Assigned task 1 = In the passage on recall data columns, what name does the first column carry for the years 2010 through 2014?
[Passage to read — start]
The data was correctly loaded and correctly indexed in the dictionary.

## II. Investigate the data

### 1. Investigate column names and positions

As we were taking a peek at the data in loaded we could see some inconsistencies between column names. Let's investigate this a bit further.

In [5]:
cols_names_by_df = helper.display_columns_by_df(df_dict)
cols_names_by_df

Unnamed: 0,0,1,2,3,4,5
2005,Date Opened,Recall Number,Recall Class,Product,Reason for Recall,Pounds Recalled
2006,Date Opened,Recall Number,Recall Class,Product,Reason for Recall,Pounds Recalled
2007,Date Opened,Recall Number,Recall Class,Product,Reason for Recall,Pounds Recalled
2008,Date Opened,Recall Number,Recall Class,Product,Reason for Recall,Pounds Recalled
2009,Date Opened,Recall Number,Recall Class,Product,Reason for Recall,Pounds Recalled
2010,Recall Date,Recall Number,Recall Class,Product,Reason for Recall,Pounds Recalled
2011,Recall Date,Recall Number,Recall Class,Product,Reason for Recall,Pounds Recalled
2012,Recall Date,Recall Number,Recall Class,Product,Reason for Recall,Pounds Recalled
2013,Recall Date,Recall Number,Recall Class,Product,Reason for Recall,Pounds Recalled
2014,Recall Date,Recall Number,Recall Class,Product,Reason for Recall,Pounds Recalled


In [6]:
col_names_groups = helper.extract_col_names_groups(df_dict)
[Passage to read — finish]
Assigned task 2 = Rewrite the entries from their start through the line holding "Does any single", inclusive, swapping every "series" for "group" and leaving everything else unchanged.
[Information — start]
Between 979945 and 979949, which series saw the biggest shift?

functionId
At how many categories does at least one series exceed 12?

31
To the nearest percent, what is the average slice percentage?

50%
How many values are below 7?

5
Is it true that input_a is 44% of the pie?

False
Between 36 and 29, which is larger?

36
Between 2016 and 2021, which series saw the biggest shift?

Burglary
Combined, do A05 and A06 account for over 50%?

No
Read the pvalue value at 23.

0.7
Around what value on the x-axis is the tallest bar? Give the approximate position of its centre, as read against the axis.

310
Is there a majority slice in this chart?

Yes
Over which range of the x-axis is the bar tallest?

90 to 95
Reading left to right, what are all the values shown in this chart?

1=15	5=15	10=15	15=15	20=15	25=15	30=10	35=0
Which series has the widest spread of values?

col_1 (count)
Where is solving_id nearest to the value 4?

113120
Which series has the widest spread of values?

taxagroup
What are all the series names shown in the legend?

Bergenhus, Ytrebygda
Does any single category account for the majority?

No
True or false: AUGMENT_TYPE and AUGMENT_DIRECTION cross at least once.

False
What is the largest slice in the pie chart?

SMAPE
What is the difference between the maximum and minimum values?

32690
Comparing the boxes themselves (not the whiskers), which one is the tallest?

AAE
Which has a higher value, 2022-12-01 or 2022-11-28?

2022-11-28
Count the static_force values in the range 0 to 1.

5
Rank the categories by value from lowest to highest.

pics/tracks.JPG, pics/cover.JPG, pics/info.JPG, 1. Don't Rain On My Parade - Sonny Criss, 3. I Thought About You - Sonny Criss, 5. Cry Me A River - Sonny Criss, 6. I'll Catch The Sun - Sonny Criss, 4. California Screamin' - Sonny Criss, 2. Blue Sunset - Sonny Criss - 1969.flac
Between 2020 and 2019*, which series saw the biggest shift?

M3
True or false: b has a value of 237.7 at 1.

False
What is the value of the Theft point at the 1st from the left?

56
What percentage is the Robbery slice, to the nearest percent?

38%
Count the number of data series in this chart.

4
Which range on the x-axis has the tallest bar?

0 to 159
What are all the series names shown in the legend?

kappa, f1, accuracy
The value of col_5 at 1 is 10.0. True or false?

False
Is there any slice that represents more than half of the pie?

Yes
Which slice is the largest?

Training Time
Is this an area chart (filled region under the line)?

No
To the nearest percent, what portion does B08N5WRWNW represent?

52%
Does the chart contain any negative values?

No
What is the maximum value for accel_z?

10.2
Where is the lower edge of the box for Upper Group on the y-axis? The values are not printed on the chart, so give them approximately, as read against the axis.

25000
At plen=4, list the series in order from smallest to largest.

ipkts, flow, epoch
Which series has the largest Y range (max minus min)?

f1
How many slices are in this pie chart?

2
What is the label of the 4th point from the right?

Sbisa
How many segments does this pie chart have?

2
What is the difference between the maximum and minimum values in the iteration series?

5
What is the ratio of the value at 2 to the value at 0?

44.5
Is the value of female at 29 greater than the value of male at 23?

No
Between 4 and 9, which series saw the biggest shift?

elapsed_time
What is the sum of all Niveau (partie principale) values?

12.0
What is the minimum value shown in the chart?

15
[Information — finish]
Response 1 = Recall Date

Response 2 =
Between 979945 and 979949, which group saw the biggest shift?

functionId
At how many categories does at least one group exceed 12?

31
To the nearest percent, what is the average slice percentage?

50%
How many values are below 7?

5
Is it true that input_a is 44% of the pie?

False
Between 36 and 29, which is larger?

36
Between 2016 and 2021, which group saw the biggest shift?

Burglary
Combined, do A05 and A06 account for over 50%?

No
Read the pvalue value at 23.

0.7
Around what value on the x-axis is the tallest bar? Give the approximate position of its centre, as read against the axis.

310
Is there a majority slice in this chart?

Yes
Over which range of the x-axis is the bar tallest?

90 to 95
Reading left to right, what are all the values shown in this chart?

1=15	5=15	10=15	15=15	20=15	25=15	30=10	35=0
Which group has the widest spread of values?

col_1 (count)
Where is solving_id nearest to the value 4?

113120
Which group has the widest spread of values?

taxagroup
What are all the group names shown in the legend?

Bergenhus, Ytrebygda
Does any single category account for the majority?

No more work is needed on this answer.